Complicating things further is that the expected numbers between the stores nearly identically match, but there's a whole lot of non-matching randomness in both. Many are duplicates he can simply delete, along with this plan to lock down the scales. Employees will have to look things up - or have him properly add them, and wait like reasonable humans - instead of this spontaneous madness. But if not duplicates, it's going to take some cross-referencing, against the sales reports, and then if not found there, checking to see whether the type 2 barcode was ever added to their Orchestra Database, and beyond that, asking around to see if this number were even needed.

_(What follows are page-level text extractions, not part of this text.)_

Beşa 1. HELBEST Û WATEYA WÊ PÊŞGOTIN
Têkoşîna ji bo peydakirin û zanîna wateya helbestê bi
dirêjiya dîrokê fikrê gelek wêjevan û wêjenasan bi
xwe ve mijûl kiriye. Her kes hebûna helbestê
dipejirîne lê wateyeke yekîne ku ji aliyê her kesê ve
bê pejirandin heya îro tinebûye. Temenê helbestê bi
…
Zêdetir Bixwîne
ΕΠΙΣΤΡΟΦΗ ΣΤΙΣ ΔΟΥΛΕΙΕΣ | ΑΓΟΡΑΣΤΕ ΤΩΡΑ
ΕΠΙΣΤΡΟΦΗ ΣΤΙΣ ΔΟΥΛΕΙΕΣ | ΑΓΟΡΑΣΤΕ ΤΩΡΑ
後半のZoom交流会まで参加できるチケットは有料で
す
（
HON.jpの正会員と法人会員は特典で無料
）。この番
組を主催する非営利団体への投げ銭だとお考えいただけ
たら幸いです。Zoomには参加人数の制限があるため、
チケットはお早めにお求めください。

There is in fact a way to copy the database from one store's ScaleMonster to the other, which is apparently what Teri was doing every so often. Yet Edgar tries this exactly twice, before concluding this is not the way to operate. It literally eats up an entire day, tying up both programs in the process, and keeps crashing about halfway through anyway, requiring a complete restart. Not to mention that "every so often" doesn't really cut it with something like this. You would either need to do this every day, or forget it.
Theoretically, firing this process up the last thing every day might work, except nobody would be around to restart from the crash, not to mention that many of these recipes he's adding are last minute freakout type creations, which the employees are going to have a coronary over if he doesn't add right this second. Quite often, for example, he’s got deli personnel calling him with a new recipe for something baking in the oven at that moment, or even a piping hot dish fresh out of the oven. In these cases, after adding the type 2 barcode to Orchestra, he can just go ahead and enter the recipe into the applicable store's scale. If someone was panicking like this, then it was almost always a store specific item. If Christie Marsh was panicking over it, instead, then he would just go ahead and add it to both.

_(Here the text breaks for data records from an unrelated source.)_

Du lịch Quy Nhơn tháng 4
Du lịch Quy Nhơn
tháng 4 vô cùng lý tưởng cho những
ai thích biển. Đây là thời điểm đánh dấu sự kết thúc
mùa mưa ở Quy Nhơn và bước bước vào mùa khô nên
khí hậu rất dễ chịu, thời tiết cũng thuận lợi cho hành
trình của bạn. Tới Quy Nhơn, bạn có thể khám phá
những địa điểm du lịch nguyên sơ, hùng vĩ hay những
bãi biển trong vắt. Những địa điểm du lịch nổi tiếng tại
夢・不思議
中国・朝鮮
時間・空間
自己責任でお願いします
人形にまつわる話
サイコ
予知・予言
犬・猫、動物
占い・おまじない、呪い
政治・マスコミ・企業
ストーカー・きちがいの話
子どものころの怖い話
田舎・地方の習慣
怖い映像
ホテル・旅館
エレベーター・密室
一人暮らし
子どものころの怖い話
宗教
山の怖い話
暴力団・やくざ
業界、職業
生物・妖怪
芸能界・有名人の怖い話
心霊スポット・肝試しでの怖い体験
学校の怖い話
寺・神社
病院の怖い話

On balance he found this far easier, to just go ahead and manually add to both, rather than fool with this protracted database-copying nonsense. At most, you were talking a couple of dozen recipes, assuming there was some major line or brand new concept being introduced. And when he figures out a terrific workaround for this madness of typing out the broken down ingredients for marinades and sauces and the like, this is a relative breeze.
As far as he can determine, the ScaleMonster is so primitive that it won't let him copy and paste from any outside application. He tries this with Word, Excel, Notepad, and even a simple Find And Replace box, to no avail. However, it will let him copy from within the program, which allows him to simply create dummy numbers for all these basic staples, and then copy and paste ingredients from those PLUs.